Un'ennesima metanalisi suggerisce che tutti gli antipertensivi sono efficaci nel ridurre ictus e infarto miocardico, indipendentemente dall'esistenza o meno di una patologia cardiovascolare e dal valore basale della pressione arteriosa.



Lo scopo di questa metanalisi era di determinare sia l'efficacia quantitativa di differenti classi di antipertensivi nella riduzione degli eventi coronarici e dello stroke sia chi dovrebbe essere trattato.
La ricerca ha permesso di identificare 108 trials in cui i farmaci sono stati paragonati a placebo e 46 studi che hanno paragonato tra loro farmaci ipotensivi diversi. Sette trials con tre gruppi di randomizzazione appartenevano ad entrambe le categorie. I pazienti arruolati nei trials in totale erano 464.000, divisi in tre categorie: senza precedente malattia vascolare, con storia di cardiopatia ischemica o con storia di ictus.
Nei trials di paragone farmaco-placebo i betabloccanti mostravano un effetto specifico che andava oltre la riduzione della pressione nella prevenzione delle recidive in soggetti con pregressa cardiopatia coronarica: riduzione del rischio del 29% (95%CI 22%-34%) rispetto al 15% (11%-19%) degli altri antipertensivi. Questo effetto era però limitato a pochi anni dopo un infarto miocardico (riduzione del rischio del 31% rispetto al 13% visto nei pazienti con cardiopatia ischemica ma senza infarto recente).

◆ **COMPITO**:
Riscrivi il brano sugli antipertensivi da "La ricerca ha" a "storia di ictus.", mettendo "farmaci antipertensivi" al posto di "farmaci ipotensivi".

Dati registrati
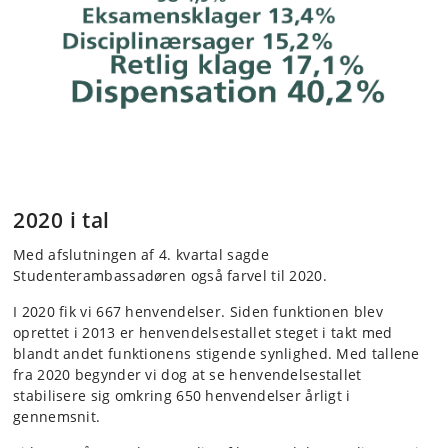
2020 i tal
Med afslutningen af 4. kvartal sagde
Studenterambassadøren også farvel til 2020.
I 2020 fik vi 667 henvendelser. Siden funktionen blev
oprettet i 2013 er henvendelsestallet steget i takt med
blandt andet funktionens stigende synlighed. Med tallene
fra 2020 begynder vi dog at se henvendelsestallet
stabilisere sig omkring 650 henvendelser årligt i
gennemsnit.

◆ **RISPOSTA SCRITTA**:
La ricerca ha permesso di identificare 108 trials in cui i farmaci sono stati paragonati a placebo e 46 studi che hanno paragonato tra loro farmaci antipertensivi diversi. Sette trials con tre gruppi di randomizzazione appartenevano ad entrambe le categorie. I pazienti arruolati nei trials in totale erano 464.000, divisi in tre categorie: senza precedente malattia vascolare, con storia di cardiopatia ischemica o con storia di ictus.